Vistas: 0 Autor: Editor del sitio Hora de publicación: 2025-07-18 Origen: Sitio
La lencería solía ser la intersección del poder y el placer. Sus telas delicadas y siluetas seductoras envuelven no solo los cuerpos, sino también la feminidad, la sexualidad, la identidad y la agencia. Hoy en día, la lencería está experimentando una transformación. Ya no se limita a ser simplemente una herramienta de seducción o un símbolo de cosificación, sino que se ha convertido en un lugar de negociación donde las mujeres desafían, subvierten y, a veces, reafirman las normas culturales. No es una historia clara de liberación o represión, sino de contradicción y complejidad.

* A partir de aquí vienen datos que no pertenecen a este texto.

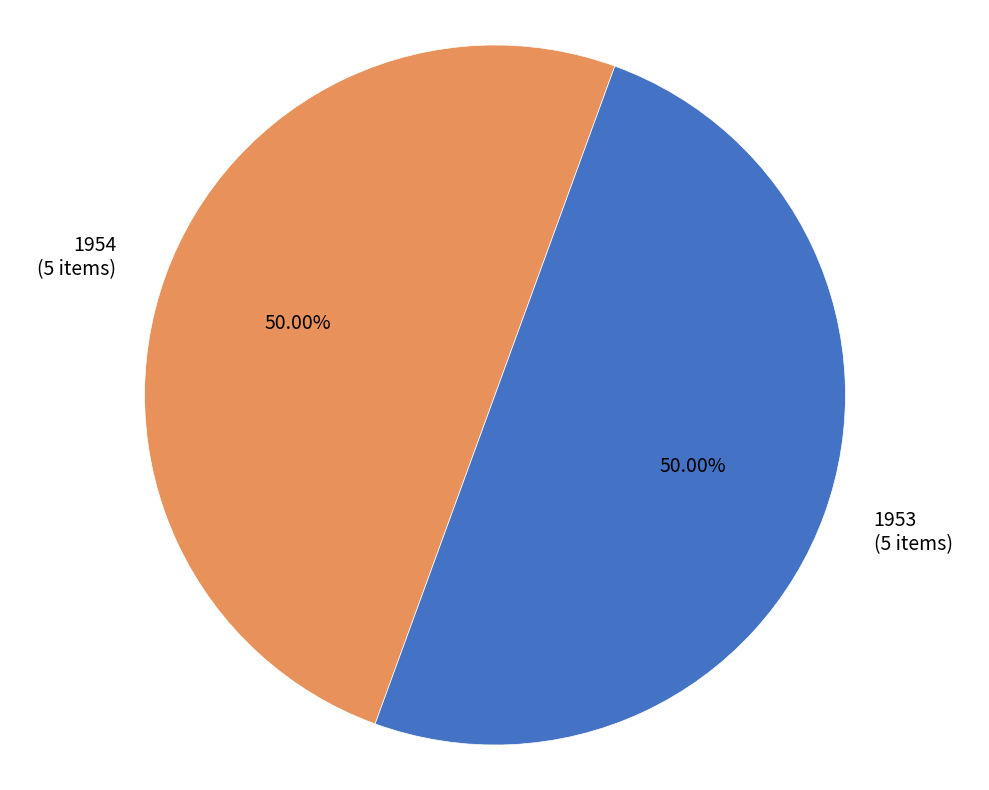

How many segments does this pie chart have?

2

Los sentimientos que las mujeres tienen sobre la lencería rara vez son singulares. Algunas mujeres pueden sentirse empoderadas, hermosas y juguetonas, y otras se sienten ansiosas, incómodas y alienadas, o a veces ambas cosas. Para algunas, comprar lencería es a la vez una recompensa personal y una actuación, que se usa para aumentar la confianza o para mostrar amor, pero también está acompañada de presión para verse de cierta manera, realizar lo deseable y ocultar el trabajo que hace posible el espectáculo.
Esta contradicción es fundamental para comprender la intrincada relación entre la lencería y la positividad corporal. Por un lado, los movimientos posfeministas recientes dicen a las mujeres que son libres de elegir sus placeres, y la lencería se convierte en un signo de empoderamiento: elegir usar un body de encaje o un conjunto de seda se replantea como un acto de autocuidado. Por otro lado, los criterios de lo que es 'sexy' todavía están determinados por los medios de comunicación, el consumismo y los hombres de alto nivel en la industria de la moda. 'Verse bien' todavía significa con demasiada frecuencia verse delgado, joven y pulido sin esfuerzo. El ideal visual del cuerpo femenino vestido con lencería, rollizo, tonificado y retocado, sigue siendo una imagen poderosa, y muchas mujeres sienten la presión de estar a la altura de él, describiendo a menudo 'hacer el esfuerzo' como una labor invisible de la feminidad.
Sin embargo, es dentro de esta contradicción donde ocurren la resistencia y la redefinición. Las mujeres a menudo se ríen de lo absurdo del ideal social y reconocen su artificialidad. Algunas tratan la lencería como un juego o una forma de juego de roles, adoptando la parte divertida de mostrar la feminidad en lugar de intentar encarnarla de forma natural. Para otros, la incomodidad que sienten se convierte en una crítica sutil de las propias normas, reconociendo que no quieren sentirse expuestos o exhibidos, que su sexualidad no siempre puede capturarse en encajes y huesos.
Es importante destacar que la positividad corporal ha comenzado a remodelar la forma en que se representa y consume la lencería. Las marcas muestran cuerpos diversos de diferentes tamaños, etnias, géneros y habilidades, modelando la lencería no como un ideal al que aspirar, sino como algo que pertenece a todos. Al hacerlo, se hacen eco de lo que muchas mujeres han estado diciendo todo el tiempo: la lencería puede servir para comodidad, diversión, confianza, deseo, para uno mismo. No es necesario que parezca un anuncio de revista para ser válido o empoderador.
Aún así, el trabajo de la positividad corporal no borra las tensiones que sienten muchas mujeres. Usar lencería puede hacer que alguien sienta que está publicitando su cuerpo. Se siente obligada a actuar, a ser vista y apreciada, sin estar segura de si la experiencia fue realmente suya. Esa ambivalencia, sin embargo, no es un fracaso, sino una prueba de que las mujeres están pensando críticamente sobre cómo se relacionan con sus cuerpos y deseos. En la ambigüedad reside la agencia.
La lencería no es inherentemente feminista ni antifeminista. Es un objeto cultural cargado de significado y las relaciones de las mujeres con él son dinámicas y en evolución. Ya sea que se use para seducir, afirmar, resistir o simplemente para sentirse 'agradable', la lencería se vuelve más poderosa cuando la mujer que la usa decide lo que significa para ella. Quizás ahí es donde radica su verdadero potencial: en la libertad de definir la propia feminidad, en sus propios términos.